## Your objective
Transcribe the data exactly, pictures excluded.

^^^^^^^^

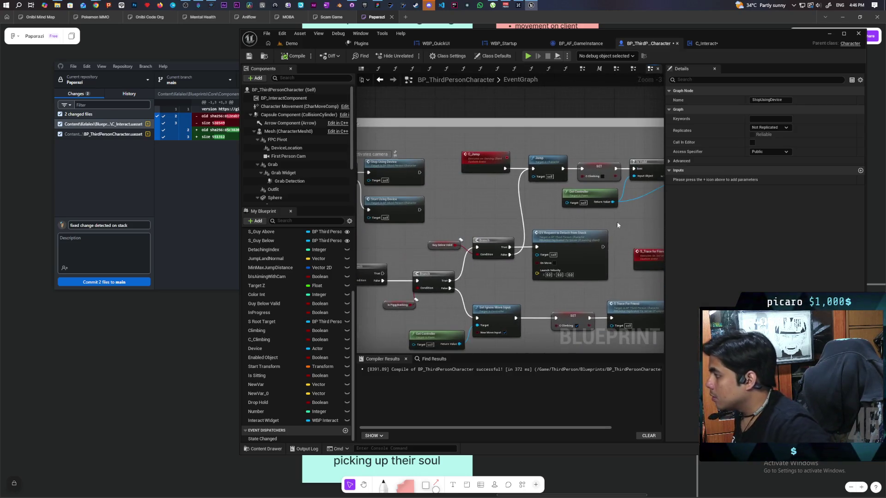
scroll(624, 198, up, 2)
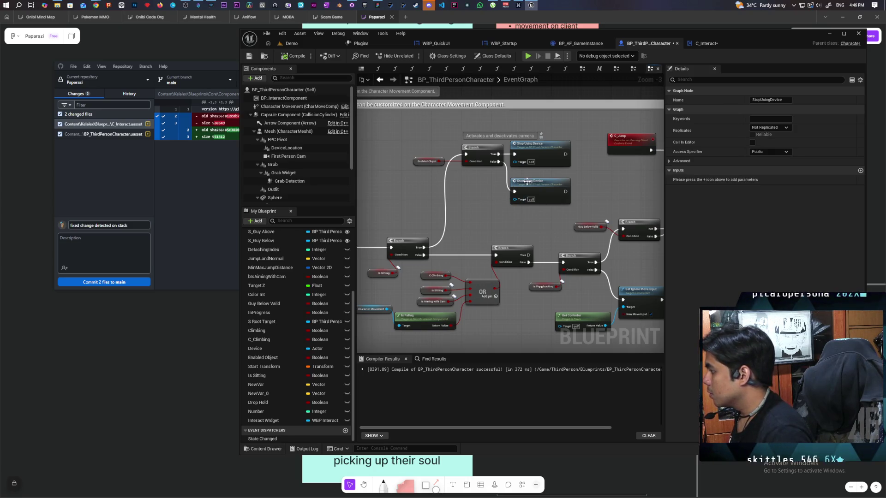
click(539, 156)
Jump to StartUsingDevice, then show the Find Results listing S Root Target references.
double_click(535, 184)
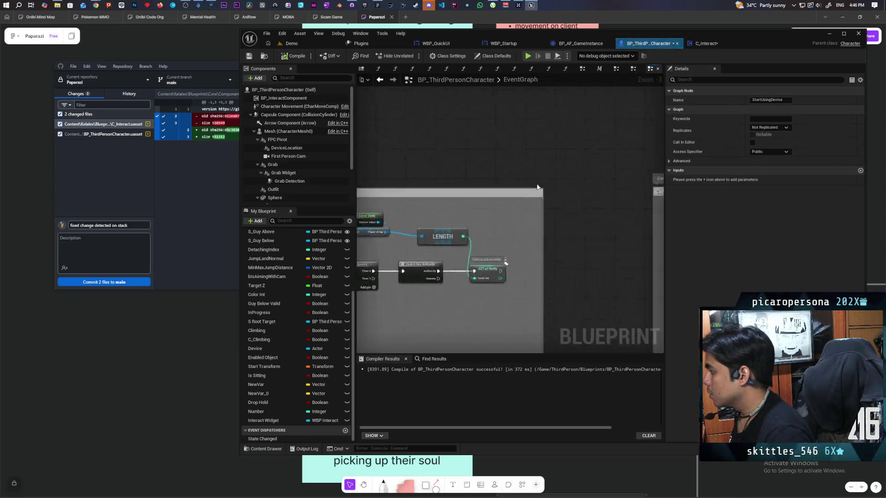
scroll(429, 177, down, 3)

^^^^^^^^

## Problem solution
scroll(624, 198, up, 2)
click(539, 156)
Jump to StartUsingDevice, then show the Find Results listing S Root Target references.
double_click(535, 184)
scroll(429, 177, down, 3)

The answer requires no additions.